> _WHAT TO DO_: Find the lines of the material below that include the string "California", then copy each one.

> _DATA SHOWN_:
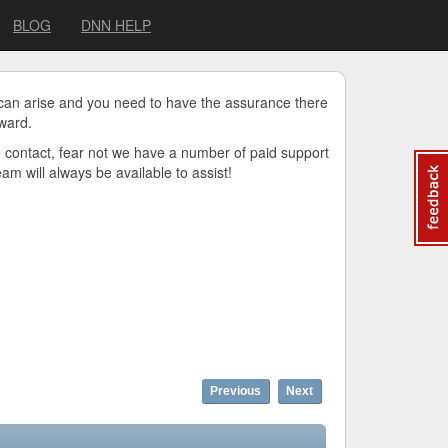
BLOG
DNN HELP
 can arise and you need to have the assurance there
ward.
o contact, fear not we have a number of paid support
m will always be available to assist!
Previous
Next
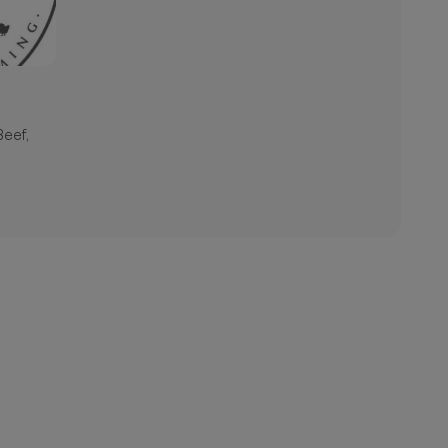
Beef,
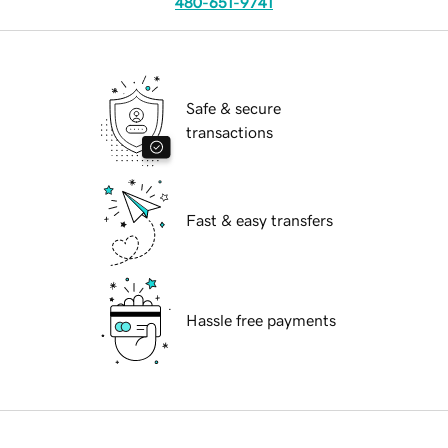
480-651-9741
Safe & secure
transactions
Fast & easy transfers
Hassle free payments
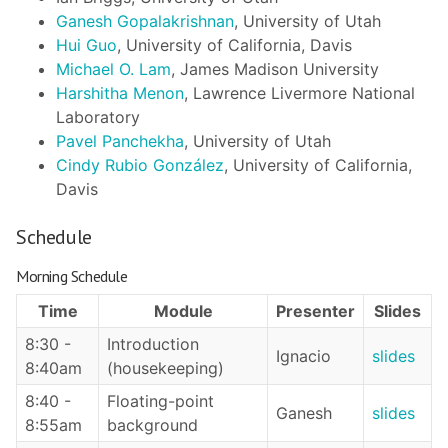
Ganesh Gopalakrishnan
, University of Utah
Hui Guo
, University of California, Davis
Michael O. Lam
, James Madison University
Harshitha Menon
, Lawrence Livermore National
Laboratory
Pavel Panchekha
, University of Utah
Cindy Rubio González
, University of California,
Davis
Schedule
Morning Schedule
Time
Module
Presenter
Slides
8:30 -
Introduction
Ignacio
slides
8:40am
(housekeeping)
8:40 -
Floating-point
Ganesh
slides
8:55am
background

> _RESULT_:
, University of California, Davis
, University of California,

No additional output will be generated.